2 Aralık 2014 Salı

Bilim dünyasına yön verdi, İbni Sina

İbni Sina, Ağustos 980’de Buhara yakınlarındaki bir kasabada doğdu, 21 Haziran 1037’de Hamedan’da öldü. Maveraünnehir Türklerindendi. Eğitimini Buhara’da gördü. 14 yaşına geldiğinde öğretmenlerini aşmaya başlamıştı. 16 yaşında tıbba döndü, yeni tedavi yöntemleri geliştirdi. 19 yaşına geldiğinde ise hekim unvanını kazanmıştı. Ücret almadan hastaları tedavi ediyordu.
Latin dünyasında “Avicenna” ve “Hekimliğin Hükümdarı” isimleriyle tanındı. 

Batı dünyasında Avicenna olarak bilinen İbni Sina

Abbasiler zamanında, Antik Yunan ve Hint kültürlerine ait eserlerin Arapçaya çevrilmeleri nedeniyle bilim dünyasında Arapça ortak dil olarak kullanılmaya başlanmıştı. Bu nedenle İbni Sina, çoğu eserini Arapça kaleme aldı. Nadir olarak Farsça eserler ve Türkçe şiirler de yazdı.

Ağır hastalığa yakalanan Buhara Emiri Nuh İbni Mansur’u iyileştirince Sıvanülhikme denilen saray kütüphanesinde çalışma izni verildi. Antik Yunan filozoflarıyla Anadolu düşünürlerinin araştırmalarını ve gözlemlerini inceledi. 22 yaşındayken önce babasını ardından da Nuh İbni Mansur’u kaybetti. Ve Buhara’yı terk etmek zorunda kaldı.

İslam coğrafyası bölünmüştü, prenslikler arasında iç karışıklıklar sürüyordu. Bilim dünyasına damgasını vuran eserlerini en zor yıllarda üretti. 

Eserleri, yüzyıllar boyunca Avrupa'ya önderlik etti

İbni Sina, filozof, usta bir hekim, mantık ve bilim adamı, matematikçi, doğa alimiydi. Kendinden önce El-Razi, Farabi gibi dünya çapındaki bilim adamları tıp ve felsefe alanlarında yeni adımlar atmışlardı. Devrin yükselişinden sonuna kadar faydalanan İbni Sina, ömrünü Belh, Hamedan, Horasan, Rey ve İsfahan'daki muhteşem kütüphanelerde geçirdi.

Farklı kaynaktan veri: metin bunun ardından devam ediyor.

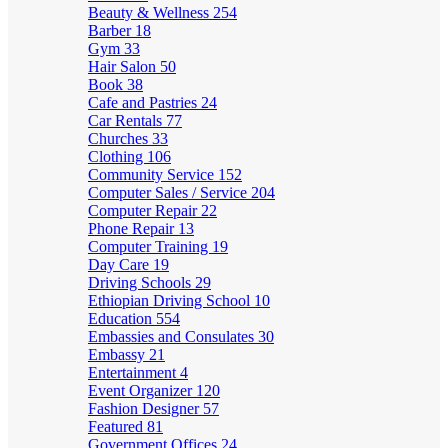
Beauty & Wellness
254
Barber
18
Gym
33
Hair Salon
50
Book
38
Cafe and Pastries
24
Car Rentals
77
Churches
33
Clothing
106
Community Service
152
Computer Sales / Service
204
Computer Repair
22
Phone Repair
13
Computer Training
19
Day Care
19
Driving Schools
29
Ethiopian Driving School
10
Education
554
Embassies and Consulates
30
Embassy
21
Entertainment
4
Event Organizer
120
Fashion Designer
57
Featured
81
Government Offices
24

İbni Sina’nın en tanınmış eserleri, Kitabü'ş-Şifa, El-Kanun fi't-Tıb, Ennecat ve son felsefi eseri sayılan El’işarat’tır. El-Kanun, dünyada ilk kez kanıta dayalı tıp, deneysel tıp, klinik testler, verimlilik analizi, risk faktörü ve sendroma dayalı hastalık teşhisi gibi kavramları gündeme getirdi. Ayrıca, kitapta ilaçların deneysel amaçlı kullanımı sırasında uyulması gereken kurallara da yer verilmişti.

El-Kanun, 12’nci yüzyılın sonlarında Gerard de Cremone tarafından Latinceye çevrilince Batı dünyasında patlama etkisi yarattı. 13’üncü yüzyılda hemen her eseri Latinceye çevrilmişti. Montpellier ve Louvain gibi önemli Batı üniversitelerinde İbni Sina okutuluyor, fikir hareketleri eserlerinin önderliğinde başlıyordu. Batı dünyasındaki otoritesi 17’nci yüzyıla kadar sürdü, neredeyse 600 yıl boyunca Avrupa’ya hükmetti.

Mikroskobun henüz keşfedilmediği bir çağda tıp araştırmaları yapan İbni Sina, bazı hastalıkların bulaşmasında gözle görünmeyen yaratıkların etkisi olduğunu fark etmişti. Keşfi, mikropların varlığını sezmekten başka bir şey değildi. Küçük ve büyük kan dolaşımını birbirinden ayıran hekim olarak bilinen İbni Sina, yasak olmasına rağmen kadavralar üzerinde çalıştı. Bazı buluşları kimya biliminin yol almasında etkili oldu.